My experience is that things are not going as well as they could and should. While the incentives — the carrots to draw investors into the SEZs — have been on the books for six years, it was only in 2019 that Sars created an administrative framework for people investing in SEZs to claim these incentives, which were enacted in tax legislation and signed off by parliament and the president in 2014. The red carpet was promised, but it remained stuck at the cleaners.

With the SEZ tax reduction incentive not being taken up, Sars has not forgone any tax revenue to date. But in time new businesses that are anchored in SEZs will pay taxes and contribute to growth, employment and exports. Yet the SEZ incentive tool is in lockdown; not working, not assisting where it is meant to assist.

No capacity has been created in Sars to allow firms to speedily apply to become customs controlled area enterprises, which they need to do to enable them to get VAT, customs and duty relief — some of the central benefits of setting up in an SEZ. Meanwhile, local Sars offices have no capacity to process SEZ documentation at all.

Now we see from legislation that has just been discreetly released alongside the medium-term budget that the SEZ incentives are being cancelled even before people can claim them.
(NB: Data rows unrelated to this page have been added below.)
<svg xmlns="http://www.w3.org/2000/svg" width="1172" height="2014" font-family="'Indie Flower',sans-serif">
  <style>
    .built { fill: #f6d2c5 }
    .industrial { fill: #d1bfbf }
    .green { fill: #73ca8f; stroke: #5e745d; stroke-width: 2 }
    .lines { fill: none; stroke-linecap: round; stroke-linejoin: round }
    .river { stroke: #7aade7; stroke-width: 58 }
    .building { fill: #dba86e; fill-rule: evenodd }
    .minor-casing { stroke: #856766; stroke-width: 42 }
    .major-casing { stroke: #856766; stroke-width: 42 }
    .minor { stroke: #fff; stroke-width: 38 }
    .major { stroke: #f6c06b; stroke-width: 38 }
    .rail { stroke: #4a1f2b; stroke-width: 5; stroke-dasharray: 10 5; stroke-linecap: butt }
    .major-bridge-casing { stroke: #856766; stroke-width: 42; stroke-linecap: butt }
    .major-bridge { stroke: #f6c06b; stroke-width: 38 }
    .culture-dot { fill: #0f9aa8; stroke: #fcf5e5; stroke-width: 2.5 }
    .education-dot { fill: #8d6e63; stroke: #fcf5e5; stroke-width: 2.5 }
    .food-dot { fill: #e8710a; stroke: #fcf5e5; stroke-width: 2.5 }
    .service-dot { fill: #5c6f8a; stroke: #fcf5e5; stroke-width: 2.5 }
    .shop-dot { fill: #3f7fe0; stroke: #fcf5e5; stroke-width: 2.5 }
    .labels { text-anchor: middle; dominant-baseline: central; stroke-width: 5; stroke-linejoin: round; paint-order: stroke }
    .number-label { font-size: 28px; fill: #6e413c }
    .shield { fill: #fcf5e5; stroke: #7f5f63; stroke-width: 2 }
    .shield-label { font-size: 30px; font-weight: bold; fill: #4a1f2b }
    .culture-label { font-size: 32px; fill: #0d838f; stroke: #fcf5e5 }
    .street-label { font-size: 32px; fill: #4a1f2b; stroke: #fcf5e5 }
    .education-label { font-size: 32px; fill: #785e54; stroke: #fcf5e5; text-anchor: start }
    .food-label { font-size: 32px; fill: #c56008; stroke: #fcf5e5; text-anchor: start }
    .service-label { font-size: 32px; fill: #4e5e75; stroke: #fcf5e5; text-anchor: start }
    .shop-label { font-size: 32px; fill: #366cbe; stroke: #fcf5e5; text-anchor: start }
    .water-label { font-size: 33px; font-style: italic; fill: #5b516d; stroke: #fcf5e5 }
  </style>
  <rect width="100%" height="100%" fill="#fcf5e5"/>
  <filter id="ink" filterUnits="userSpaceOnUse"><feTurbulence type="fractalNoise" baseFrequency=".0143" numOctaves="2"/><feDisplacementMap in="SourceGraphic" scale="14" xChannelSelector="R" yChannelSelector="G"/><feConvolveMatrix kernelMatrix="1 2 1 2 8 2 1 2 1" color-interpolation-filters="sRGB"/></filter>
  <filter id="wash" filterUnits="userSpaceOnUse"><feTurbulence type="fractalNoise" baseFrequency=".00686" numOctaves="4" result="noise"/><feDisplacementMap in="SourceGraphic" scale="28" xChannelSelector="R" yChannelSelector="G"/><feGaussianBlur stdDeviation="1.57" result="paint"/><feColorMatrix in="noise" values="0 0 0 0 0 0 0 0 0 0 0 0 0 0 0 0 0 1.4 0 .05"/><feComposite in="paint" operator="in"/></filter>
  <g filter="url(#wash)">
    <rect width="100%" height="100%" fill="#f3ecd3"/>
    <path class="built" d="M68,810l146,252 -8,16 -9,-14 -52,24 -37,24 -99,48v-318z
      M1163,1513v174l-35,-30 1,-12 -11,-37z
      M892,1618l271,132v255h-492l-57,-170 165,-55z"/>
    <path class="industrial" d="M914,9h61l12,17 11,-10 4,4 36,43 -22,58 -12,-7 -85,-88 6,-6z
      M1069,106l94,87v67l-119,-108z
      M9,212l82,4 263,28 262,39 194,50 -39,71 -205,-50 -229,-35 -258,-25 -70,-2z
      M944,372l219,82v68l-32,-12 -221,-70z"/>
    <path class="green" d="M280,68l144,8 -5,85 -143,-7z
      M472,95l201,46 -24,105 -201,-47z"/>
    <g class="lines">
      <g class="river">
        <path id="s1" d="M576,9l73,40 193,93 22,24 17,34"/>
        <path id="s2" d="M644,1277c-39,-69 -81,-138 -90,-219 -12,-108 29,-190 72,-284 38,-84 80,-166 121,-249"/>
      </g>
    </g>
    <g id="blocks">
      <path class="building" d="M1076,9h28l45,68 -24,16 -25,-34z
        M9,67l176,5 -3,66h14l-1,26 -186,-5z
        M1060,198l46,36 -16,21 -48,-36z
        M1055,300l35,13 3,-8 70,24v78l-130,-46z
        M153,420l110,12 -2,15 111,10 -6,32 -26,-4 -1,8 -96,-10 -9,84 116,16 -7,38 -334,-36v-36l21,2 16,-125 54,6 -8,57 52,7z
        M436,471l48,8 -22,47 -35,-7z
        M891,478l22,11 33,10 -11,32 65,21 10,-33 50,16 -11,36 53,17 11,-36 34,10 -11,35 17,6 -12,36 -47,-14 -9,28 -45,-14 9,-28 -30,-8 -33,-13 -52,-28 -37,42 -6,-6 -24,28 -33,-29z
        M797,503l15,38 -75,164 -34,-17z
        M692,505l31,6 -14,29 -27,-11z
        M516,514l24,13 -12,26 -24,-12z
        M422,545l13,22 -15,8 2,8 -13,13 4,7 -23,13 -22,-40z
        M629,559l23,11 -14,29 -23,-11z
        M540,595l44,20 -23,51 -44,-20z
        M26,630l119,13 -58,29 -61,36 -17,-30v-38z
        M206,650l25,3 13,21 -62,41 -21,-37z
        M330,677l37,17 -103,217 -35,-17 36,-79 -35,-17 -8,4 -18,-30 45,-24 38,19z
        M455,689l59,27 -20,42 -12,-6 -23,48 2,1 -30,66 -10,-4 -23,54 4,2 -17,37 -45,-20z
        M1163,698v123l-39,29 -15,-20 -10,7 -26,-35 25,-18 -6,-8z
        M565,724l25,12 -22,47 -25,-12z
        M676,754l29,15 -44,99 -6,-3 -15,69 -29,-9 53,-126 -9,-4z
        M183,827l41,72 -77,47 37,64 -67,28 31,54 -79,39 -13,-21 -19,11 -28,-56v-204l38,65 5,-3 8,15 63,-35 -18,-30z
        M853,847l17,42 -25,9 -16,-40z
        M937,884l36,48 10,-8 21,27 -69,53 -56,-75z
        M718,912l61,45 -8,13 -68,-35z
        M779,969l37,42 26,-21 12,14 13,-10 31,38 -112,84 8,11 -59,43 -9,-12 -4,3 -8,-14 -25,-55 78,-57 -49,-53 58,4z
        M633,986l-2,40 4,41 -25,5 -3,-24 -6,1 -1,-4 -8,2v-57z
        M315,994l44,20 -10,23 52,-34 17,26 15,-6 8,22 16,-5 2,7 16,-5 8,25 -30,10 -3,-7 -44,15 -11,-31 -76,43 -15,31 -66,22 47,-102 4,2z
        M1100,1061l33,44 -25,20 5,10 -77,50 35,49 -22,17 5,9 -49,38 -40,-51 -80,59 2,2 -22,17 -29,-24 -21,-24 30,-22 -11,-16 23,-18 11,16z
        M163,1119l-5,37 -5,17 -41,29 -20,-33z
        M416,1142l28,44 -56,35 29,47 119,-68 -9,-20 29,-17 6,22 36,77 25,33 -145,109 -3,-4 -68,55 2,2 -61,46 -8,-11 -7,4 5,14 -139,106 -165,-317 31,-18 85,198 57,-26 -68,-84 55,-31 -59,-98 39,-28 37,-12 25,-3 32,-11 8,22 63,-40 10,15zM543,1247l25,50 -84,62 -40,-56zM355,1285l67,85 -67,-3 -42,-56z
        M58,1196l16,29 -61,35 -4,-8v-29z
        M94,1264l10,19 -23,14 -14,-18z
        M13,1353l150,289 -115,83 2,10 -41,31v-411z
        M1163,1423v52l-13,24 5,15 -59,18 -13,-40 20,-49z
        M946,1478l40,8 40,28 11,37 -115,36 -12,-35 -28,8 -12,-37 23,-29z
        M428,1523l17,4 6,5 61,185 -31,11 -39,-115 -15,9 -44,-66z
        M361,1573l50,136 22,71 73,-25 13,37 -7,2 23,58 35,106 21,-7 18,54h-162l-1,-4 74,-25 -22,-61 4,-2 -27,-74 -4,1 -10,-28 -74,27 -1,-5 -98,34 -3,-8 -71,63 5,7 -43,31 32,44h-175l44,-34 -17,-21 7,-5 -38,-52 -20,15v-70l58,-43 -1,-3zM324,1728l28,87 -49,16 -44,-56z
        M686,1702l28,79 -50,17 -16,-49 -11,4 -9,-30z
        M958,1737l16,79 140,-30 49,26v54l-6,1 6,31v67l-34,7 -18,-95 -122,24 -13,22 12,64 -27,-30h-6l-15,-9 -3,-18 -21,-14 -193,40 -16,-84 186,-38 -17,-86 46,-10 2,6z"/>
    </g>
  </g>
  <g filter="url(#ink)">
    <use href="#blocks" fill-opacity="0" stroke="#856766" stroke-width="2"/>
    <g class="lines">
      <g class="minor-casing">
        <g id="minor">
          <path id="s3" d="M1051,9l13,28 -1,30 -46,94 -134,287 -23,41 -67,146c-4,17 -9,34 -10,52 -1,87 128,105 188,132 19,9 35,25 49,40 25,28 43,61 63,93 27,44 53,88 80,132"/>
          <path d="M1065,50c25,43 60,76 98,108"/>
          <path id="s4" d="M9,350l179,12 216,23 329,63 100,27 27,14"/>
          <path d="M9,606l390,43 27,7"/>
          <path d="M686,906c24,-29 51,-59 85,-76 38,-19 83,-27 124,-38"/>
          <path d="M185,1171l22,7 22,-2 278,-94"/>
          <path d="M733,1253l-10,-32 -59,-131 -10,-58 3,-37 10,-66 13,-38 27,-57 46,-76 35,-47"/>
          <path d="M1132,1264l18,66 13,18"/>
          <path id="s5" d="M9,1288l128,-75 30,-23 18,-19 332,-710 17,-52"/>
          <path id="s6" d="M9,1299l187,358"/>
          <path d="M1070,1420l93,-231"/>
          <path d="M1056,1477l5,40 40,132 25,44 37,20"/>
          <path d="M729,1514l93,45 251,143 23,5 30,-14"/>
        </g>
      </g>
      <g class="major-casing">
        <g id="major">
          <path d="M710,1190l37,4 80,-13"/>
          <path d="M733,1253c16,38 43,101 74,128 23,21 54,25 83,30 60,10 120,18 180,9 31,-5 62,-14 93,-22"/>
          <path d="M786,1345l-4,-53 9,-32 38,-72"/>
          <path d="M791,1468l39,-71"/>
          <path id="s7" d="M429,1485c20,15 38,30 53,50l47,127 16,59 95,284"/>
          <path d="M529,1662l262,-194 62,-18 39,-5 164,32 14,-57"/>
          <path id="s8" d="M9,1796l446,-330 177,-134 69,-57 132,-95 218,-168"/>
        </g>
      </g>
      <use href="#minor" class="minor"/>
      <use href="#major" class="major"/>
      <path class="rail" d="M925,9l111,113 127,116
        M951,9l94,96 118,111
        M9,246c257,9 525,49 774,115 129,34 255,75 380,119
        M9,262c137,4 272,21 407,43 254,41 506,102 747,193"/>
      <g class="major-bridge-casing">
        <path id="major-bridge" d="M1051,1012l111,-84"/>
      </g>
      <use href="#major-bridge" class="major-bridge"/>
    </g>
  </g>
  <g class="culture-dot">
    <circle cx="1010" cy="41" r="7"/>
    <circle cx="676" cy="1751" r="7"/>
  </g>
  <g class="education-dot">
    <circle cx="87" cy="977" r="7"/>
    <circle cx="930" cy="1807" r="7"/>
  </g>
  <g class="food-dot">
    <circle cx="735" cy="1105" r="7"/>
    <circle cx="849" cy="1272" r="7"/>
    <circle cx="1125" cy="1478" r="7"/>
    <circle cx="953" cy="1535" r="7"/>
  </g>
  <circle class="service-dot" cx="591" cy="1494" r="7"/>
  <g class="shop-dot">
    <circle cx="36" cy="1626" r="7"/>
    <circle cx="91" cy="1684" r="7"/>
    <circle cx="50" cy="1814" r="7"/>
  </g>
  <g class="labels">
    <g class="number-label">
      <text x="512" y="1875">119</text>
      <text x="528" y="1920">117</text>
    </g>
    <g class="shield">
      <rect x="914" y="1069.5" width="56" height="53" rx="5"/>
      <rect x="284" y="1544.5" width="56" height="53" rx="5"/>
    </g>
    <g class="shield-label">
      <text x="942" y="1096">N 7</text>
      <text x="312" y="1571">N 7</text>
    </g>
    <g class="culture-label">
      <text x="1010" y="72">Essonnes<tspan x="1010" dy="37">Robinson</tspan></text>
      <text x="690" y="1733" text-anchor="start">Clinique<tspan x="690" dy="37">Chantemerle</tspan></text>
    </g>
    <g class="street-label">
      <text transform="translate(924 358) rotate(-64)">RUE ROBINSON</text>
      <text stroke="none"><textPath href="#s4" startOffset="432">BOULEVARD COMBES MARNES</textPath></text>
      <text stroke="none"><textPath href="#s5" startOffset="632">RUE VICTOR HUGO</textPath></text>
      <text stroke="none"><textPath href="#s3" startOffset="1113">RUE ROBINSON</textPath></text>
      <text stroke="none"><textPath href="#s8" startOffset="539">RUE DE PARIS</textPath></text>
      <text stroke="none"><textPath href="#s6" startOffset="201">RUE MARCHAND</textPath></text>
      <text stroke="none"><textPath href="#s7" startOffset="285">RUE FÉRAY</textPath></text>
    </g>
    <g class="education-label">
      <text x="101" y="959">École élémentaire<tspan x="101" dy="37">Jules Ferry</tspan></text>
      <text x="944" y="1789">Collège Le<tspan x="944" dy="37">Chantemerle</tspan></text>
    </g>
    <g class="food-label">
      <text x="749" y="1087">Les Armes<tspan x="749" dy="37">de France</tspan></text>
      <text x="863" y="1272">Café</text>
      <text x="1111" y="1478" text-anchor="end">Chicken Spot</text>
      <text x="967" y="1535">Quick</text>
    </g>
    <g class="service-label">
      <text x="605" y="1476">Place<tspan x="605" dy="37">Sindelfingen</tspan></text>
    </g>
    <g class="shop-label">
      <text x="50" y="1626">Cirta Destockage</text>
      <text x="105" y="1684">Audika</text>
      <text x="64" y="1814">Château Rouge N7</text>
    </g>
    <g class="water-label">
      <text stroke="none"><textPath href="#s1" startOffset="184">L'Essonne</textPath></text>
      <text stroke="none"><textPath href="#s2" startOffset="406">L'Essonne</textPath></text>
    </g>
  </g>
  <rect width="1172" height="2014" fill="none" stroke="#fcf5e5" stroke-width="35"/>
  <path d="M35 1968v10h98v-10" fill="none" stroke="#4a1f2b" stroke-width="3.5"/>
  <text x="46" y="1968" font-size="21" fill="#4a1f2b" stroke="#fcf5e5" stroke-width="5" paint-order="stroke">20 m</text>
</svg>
Based on the sunset clause on SEZ tax incentives, over the next 10 years new investors will receive declining levels of support, a downward slope towards zero in 2031.

In another embarrassing glitch, the finance minister has announced that there will be fiscal incentives for only six SEZs. The Tasez is not one of them, and nor are the other new SEZs the department of trade, industry & competition is working on. This raises the question of whether it will end up creating a network of countrywide white elephants.

Conflicting messages

The incentives were introduced to boost the lacklustre rate of investment seen in the SEZ programme between 2001 and 2014. We now have no choice but to advise expectant investors on the conflicting messages from the government, and warn that they may not get the benefits they have been promised.

Why does the government create so much uncertainty on such a crucial programme that is key to the SA recovery plan? The ministers of finance and trade, industry & competition appear to be going in different directions — the latter moved rapidly to set up the Tasez, but now the National Treasury is pulling the financial welcome mat out from under investors’ feet.

The infrastructure is there, but negotiating the government’s bureaucracy and getting any of the promised benefits might be rather difficult. Surely, if we want sustainable investment there has to be certainty about rules governing taxation, benefits and sector policies — and government departments and entities should be working together.

We seem to be better at getting it right in areas such as telecoms, where the way we welcome fourth industrial revolution investment is bringing in world-leading players in cloud computing, which will enable SA companies to adopt forward-looking technologies. Much of the recent investment is also integrating the ICT infrastructure of the Southern African Development Community, and an increasing number of the databases of telecommunications companies from the region are hosted in SA.

But regarding SEZs, the Treasury hides its plans to wield the axe in obscure documents, and we hear nothing from the department of trade, industry & competition, which is supposed to be in charge of the SEZ programme. Are we in a parallel universe?

When the president opens this week’s investment conference he is likely to enthuse passionately about the government’s efforts to bring in new investors, but best they check whether his fingers are discreetly crossed behind his back.